Nihayet eve varabilmiştik. Uzun sürmüştü. Bende yol boyunca Jackson'nın neden böyle şeyler yaptığını düşündüm. Ama mantıklı bir sonuç çıkmadı tabiki.

Evin önüne geldiğimizde kapıyı çaldık. Zaten Addy tek kalıyordu. Annesi ve babası başka yerde yaşıyorlardı galiba. Pek bilmiyorum. Bunun için Jackson herhalde zorluk çıkarmamıştır onun için.

Kapı açıldığıda dağınık saçları,eliyle gözünü ovuşturan,üstü başı kaymış bir Addy'le karşılaştık.

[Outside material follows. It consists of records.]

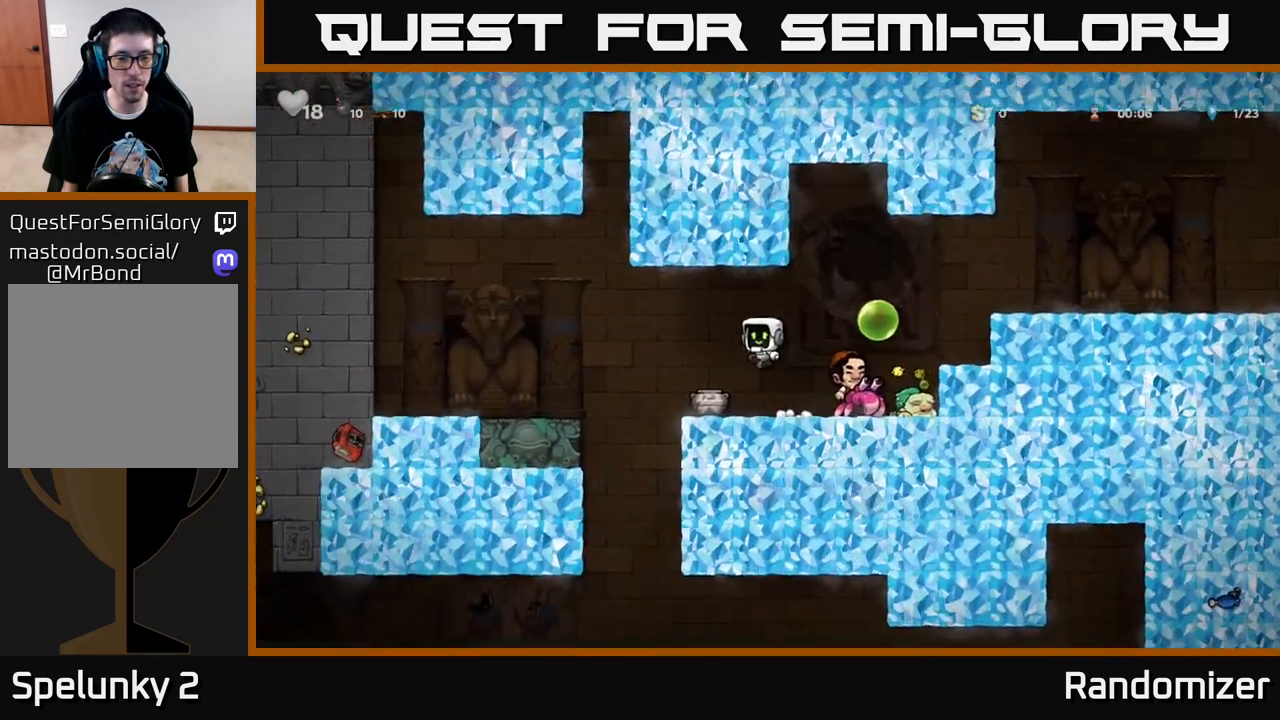
{"buttons": ["X", "DPAD_RIGHT"], "left_stick": "center", "right_stick": "center", "events": [[250, "DPAD_LEFT", "down"], [367, "DPAD_DOWN", "down"], [367, "DPAD_LEFT", "up"], [450, "X", "down"], [467, "DPAD_RIGHT", "down"], [483, "DPAD_DOWN", "up"]]}
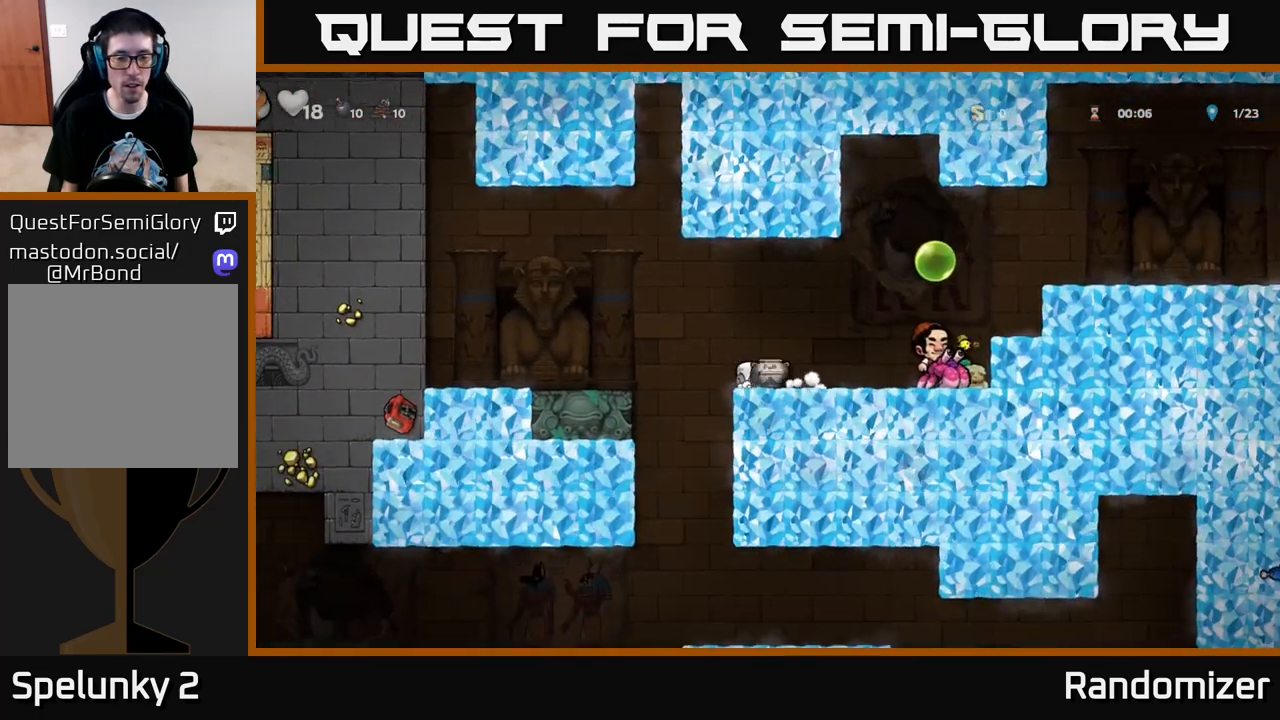
{"buttons": ["A", "DPAD_LEFT"], "left_stick": "center", "right_stick": "center", "events": [[17, "X", "up"], [100, "X", "down"], [117, "DPAD_RIGHT", "up"], [133, "X", "up"], [317, "A", "down"], [317, "DPAD_LEFT", "down"]]}
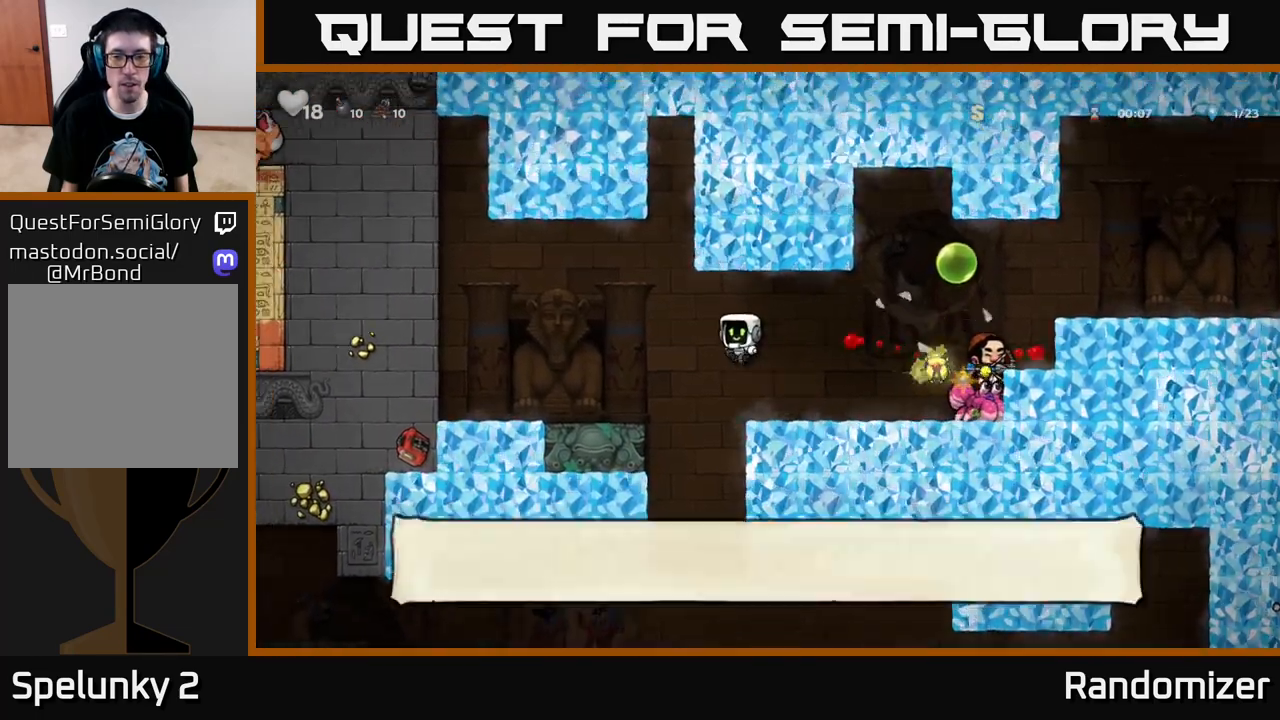
{"buttons": [], "left_stick": "center", "right_stick": "center", "events": [[283, "A", "up"], [333, "DPAD_LEFT", "up"]]}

''Sizi beklerken biraz sızmışımda. Gelin içeri.'' diyerek kapıyı biraz daha açarak eliyle içeriyi işaret etti. Bizde vakit kaybetmeden içeriye girdik.

''Uyuyor mu?''

''Evet." Niye bu kadar fazla uyumuştu ki? Yani sarhoşken çok fazla uyunduğunu biliyordum. Ama bu kadar uyku fazla değil miydi? Yani kış uykusuna yatsa falan dicem de. Mevsimimiz kış değil.

"Lavoba nerde Addy?" Dedi Stoney , Addy'de ona eliyle koridoru işaret etmişti. Bende fırsattan yararlanıyım diyerek Jackson'u çağırma bahanesiyle yukarıya çıktım.

Odanın önüne gelince ne olur ne olmaz diyerek kapıyı tıklattım. Ses gelmeyince tekrar ayni işlemi gerçekleştirdim. Yine ses gelmeyince uyuduğu için içeriye girdim.